L'ordonnance de clôture est intervenue le 31 décembre 2014.
SUR QUOI
Sur le bien fondé de la demande
Il résulte des dispositions de l'article 706-14 du code de procédure pénale que pour pouvoir bénéficier d'une aide plafonnée au titre de la solidarité nationale la victime d'une infraction doit justifier de ressources inférieures au plafond de l'aide juridictionnelle. Elle doit en outre ne pas avoir reçu une indemnisation effective et suffisante.
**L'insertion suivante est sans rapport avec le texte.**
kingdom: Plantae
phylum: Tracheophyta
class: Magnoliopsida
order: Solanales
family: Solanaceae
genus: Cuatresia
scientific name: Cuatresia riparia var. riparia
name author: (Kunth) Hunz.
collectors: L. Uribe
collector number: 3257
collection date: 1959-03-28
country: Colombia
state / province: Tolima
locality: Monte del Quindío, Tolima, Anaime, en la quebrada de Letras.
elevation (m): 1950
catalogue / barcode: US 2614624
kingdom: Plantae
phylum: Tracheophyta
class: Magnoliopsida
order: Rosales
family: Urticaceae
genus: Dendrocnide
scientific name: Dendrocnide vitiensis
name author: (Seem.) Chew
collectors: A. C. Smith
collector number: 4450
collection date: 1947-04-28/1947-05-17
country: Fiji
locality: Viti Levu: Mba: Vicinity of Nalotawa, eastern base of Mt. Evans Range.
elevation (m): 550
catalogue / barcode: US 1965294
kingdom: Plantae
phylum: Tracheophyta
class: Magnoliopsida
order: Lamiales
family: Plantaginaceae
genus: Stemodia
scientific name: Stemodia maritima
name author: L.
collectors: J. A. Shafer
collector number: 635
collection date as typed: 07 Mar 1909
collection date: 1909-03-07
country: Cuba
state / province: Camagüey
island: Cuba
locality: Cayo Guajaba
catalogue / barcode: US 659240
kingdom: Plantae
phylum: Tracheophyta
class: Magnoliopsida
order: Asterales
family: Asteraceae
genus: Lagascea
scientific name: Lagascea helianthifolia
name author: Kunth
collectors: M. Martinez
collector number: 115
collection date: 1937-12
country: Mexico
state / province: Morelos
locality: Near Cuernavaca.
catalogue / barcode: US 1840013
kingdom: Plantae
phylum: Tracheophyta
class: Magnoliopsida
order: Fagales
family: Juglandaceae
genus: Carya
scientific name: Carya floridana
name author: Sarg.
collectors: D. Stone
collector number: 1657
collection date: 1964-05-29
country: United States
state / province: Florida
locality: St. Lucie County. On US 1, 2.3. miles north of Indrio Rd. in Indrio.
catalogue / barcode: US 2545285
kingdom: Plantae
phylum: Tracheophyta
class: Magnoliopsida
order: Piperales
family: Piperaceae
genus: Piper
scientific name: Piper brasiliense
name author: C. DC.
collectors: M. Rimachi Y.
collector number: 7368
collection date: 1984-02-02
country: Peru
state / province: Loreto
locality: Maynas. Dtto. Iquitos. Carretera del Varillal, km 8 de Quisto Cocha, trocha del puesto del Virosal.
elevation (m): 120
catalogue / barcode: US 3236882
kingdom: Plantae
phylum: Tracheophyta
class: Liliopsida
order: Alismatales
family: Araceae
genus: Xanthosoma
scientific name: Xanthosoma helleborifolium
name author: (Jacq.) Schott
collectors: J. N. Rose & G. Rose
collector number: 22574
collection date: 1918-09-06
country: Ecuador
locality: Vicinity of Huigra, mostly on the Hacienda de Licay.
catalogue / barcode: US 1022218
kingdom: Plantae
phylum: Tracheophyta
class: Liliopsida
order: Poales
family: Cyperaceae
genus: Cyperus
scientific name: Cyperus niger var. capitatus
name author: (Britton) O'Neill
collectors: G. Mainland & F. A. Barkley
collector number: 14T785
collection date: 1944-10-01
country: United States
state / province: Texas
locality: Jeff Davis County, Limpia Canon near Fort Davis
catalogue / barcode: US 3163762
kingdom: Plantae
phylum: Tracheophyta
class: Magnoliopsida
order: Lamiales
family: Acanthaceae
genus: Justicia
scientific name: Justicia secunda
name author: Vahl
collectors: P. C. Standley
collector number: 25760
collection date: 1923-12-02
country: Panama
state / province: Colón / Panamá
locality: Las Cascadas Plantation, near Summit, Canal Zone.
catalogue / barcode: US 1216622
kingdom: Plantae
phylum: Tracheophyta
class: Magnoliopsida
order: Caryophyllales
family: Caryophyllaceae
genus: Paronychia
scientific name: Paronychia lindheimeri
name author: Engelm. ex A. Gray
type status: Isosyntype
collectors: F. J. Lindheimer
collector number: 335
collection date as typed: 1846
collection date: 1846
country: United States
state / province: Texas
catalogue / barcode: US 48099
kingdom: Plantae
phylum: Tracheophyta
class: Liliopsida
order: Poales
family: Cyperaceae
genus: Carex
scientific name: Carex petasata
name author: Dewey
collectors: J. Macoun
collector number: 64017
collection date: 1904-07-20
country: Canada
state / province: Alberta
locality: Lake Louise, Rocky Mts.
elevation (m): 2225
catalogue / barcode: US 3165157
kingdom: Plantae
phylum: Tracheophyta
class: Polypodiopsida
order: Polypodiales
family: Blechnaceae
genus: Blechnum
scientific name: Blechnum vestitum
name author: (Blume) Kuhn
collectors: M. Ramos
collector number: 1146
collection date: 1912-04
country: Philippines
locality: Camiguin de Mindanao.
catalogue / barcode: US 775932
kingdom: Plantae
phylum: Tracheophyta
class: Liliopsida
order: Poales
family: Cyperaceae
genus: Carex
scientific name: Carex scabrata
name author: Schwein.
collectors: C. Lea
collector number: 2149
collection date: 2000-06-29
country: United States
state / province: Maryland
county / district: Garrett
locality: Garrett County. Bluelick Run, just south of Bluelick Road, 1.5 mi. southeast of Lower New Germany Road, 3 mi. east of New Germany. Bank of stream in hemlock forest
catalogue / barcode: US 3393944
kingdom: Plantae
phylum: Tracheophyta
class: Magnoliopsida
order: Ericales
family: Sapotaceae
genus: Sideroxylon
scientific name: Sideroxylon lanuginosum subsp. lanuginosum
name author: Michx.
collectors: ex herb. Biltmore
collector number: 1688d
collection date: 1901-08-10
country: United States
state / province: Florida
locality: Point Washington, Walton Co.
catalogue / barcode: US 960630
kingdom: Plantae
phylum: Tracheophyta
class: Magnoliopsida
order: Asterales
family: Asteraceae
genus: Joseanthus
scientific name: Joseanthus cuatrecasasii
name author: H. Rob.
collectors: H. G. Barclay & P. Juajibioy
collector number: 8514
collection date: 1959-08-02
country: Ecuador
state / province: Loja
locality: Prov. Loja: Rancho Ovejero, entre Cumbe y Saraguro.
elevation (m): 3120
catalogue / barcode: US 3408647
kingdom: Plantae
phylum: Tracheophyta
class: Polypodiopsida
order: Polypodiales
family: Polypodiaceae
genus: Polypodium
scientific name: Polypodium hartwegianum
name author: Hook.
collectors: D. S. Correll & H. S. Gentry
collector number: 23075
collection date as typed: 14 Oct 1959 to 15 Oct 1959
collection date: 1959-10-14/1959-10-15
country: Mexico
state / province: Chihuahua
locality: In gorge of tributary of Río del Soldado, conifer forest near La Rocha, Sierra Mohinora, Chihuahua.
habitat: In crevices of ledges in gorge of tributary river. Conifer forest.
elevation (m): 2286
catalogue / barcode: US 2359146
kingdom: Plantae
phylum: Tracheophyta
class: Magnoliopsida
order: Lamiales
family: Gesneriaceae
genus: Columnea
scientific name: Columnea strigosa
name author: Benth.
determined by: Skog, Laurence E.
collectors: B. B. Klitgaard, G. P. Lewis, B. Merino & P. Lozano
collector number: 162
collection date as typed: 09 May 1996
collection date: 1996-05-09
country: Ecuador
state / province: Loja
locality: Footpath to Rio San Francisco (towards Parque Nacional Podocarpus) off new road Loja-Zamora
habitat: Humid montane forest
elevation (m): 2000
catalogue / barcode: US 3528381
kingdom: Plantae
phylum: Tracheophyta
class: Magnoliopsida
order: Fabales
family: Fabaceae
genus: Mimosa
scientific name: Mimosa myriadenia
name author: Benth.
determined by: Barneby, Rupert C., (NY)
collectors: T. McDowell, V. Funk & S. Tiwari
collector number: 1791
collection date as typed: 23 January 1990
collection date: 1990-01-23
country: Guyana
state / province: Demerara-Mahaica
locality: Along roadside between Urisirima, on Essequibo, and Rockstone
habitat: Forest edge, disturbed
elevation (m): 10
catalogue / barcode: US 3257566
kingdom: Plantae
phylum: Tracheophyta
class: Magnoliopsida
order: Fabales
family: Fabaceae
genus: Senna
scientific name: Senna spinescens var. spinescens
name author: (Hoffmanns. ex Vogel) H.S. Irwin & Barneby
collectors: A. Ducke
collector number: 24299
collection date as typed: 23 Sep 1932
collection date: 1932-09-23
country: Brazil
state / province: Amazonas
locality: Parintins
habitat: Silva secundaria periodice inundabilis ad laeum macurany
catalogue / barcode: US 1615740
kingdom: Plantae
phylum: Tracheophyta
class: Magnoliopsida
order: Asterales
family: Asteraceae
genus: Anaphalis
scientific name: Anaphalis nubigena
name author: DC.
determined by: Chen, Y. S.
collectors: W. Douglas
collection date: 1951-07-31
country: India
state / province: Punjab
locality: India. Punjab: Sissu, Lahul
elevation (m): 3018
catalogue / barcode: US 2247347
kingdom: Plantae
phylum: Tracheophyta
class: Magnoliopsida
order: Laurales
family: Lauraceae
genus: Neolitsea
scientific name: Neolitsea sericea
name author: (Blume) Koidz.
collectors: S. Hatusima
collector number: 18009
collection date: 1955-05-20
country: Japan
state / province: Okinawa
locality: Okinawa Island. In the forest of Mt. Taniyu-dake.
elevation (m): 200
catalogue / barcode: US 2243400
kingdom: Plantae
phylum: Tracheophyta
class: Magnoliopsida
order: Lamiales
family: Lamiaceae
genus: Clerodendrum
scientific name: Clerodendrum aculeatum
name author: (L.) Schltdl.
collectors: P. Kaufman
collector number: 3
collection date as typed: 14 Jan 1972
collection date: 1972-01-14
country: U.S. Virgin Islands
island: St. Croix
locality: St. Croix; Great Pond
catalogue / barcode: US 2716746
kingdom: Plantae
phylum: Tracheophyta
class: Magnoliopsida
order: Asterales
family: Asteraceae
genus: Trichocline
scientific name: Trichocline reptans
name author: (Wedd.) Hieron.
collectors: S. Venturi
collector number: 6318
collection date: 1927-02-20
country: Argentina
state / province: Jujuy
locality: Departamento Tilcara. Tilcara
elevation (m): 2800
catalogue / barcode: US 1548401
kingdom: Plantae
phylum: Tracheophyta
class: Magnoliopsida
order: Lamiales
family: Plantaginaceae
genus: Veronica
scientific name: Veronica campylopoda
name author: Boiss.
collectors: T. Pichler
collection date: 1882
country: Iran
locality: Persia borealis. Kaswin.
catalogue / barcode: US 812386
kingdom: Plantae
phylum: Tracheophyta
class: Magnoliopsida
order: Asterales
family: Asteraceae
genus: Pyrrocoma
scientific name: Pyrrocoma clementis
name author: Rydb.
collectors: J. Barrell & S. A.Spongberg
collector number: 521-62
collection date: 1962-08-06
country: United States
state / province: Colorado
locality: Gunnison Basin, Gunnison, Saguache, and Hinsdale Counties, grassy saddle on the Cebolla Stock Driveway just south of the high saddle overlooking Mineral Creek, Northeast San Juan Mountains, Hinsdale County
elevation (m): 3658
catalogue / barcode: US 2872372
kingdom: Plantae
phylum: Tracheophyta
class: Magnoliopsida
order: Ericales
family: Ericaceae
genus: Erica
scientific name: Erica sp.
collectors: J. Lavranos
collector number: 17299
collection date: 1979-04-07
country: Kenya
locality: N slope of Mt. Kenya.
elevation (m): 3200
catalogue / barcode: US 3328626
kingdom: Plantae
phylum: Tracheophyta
Elle doit enfin être de ce fait dans une situation matérielle et psychologique grave.
Le Fonds de garantie conteste que cette dernière condition soit remplie.
C'est cependant à juste titre que la Civi a considéré que l'article 706-14 du code de procédure pénale devait être interprété en ce sens qu'il n'est pas exigé que la situation matérielle et psychologique grave de la victime permettant l'indemnisation, résulte de l'infraction elle même mais qu'il est seulement nécessaire que cette situation soit la conséquence de l'absence d'indemnisation du préjudice résultant de l'infraction.
La CIVI a en outre par de justes motifs qu'il convient d'adopter retenu que les attestation et les avis médicaux produits, dont le contenu n'est pas discuté par le Fonds de Garantie, établissent le lien existant entre l'absence d'indemnisation et la situation matérielle et les troubles psychologiques graves subis par Mme X....
La décision entreprise doit donc être confirmée sur le principe du droit à l'indemnisation de l'intéressée.
Le plafond de garantie
L'indemnité à laquelle peut prétendre la victime en application de l'article 706-14 du code de procédure pénale est limitée au triple du montant mensuel du plafond de ressources pour bénéficier de l'aide juridictionnelle partielle qui est de 1393 ¿.
C'est donc à juste titre que le Fonds de Garantie demande qu'elle soit limitée à :
1393 x 3 = 4. 179 ¿.
La décision attaquée sera donc infirmée sur ce point.
Article 700 du code de procédure civile
Il ne sera pas fait application de ce texte au profit de Mme X....
Les dépens
Il doivent dans tous les cas être mis à la charge du Trésor et non à la charge du Fonds de Garantie (R 92- 15eme du code de procédure pénale) comme le réclame Mme X....
PAR CES MOTIFS
la cour
Confirme la décision attaquée sur le principe du droit à indemnisation de Mme X....
L'infirme sur le montant de la somme qui doit lui être attribuée et statuant à nouveau sur ce point :
Fixe à 4 179 ¿ le montant de l'indemnité revenant à Mme X....
Laisse les dépens à la charge du Trésor Public.
Le présent arrêt a été signé par Henriette Filhouse, Présidente, et par Sylvie Hayet, greffier, auquel la minute de la décision a été remise par le magistrat signataire.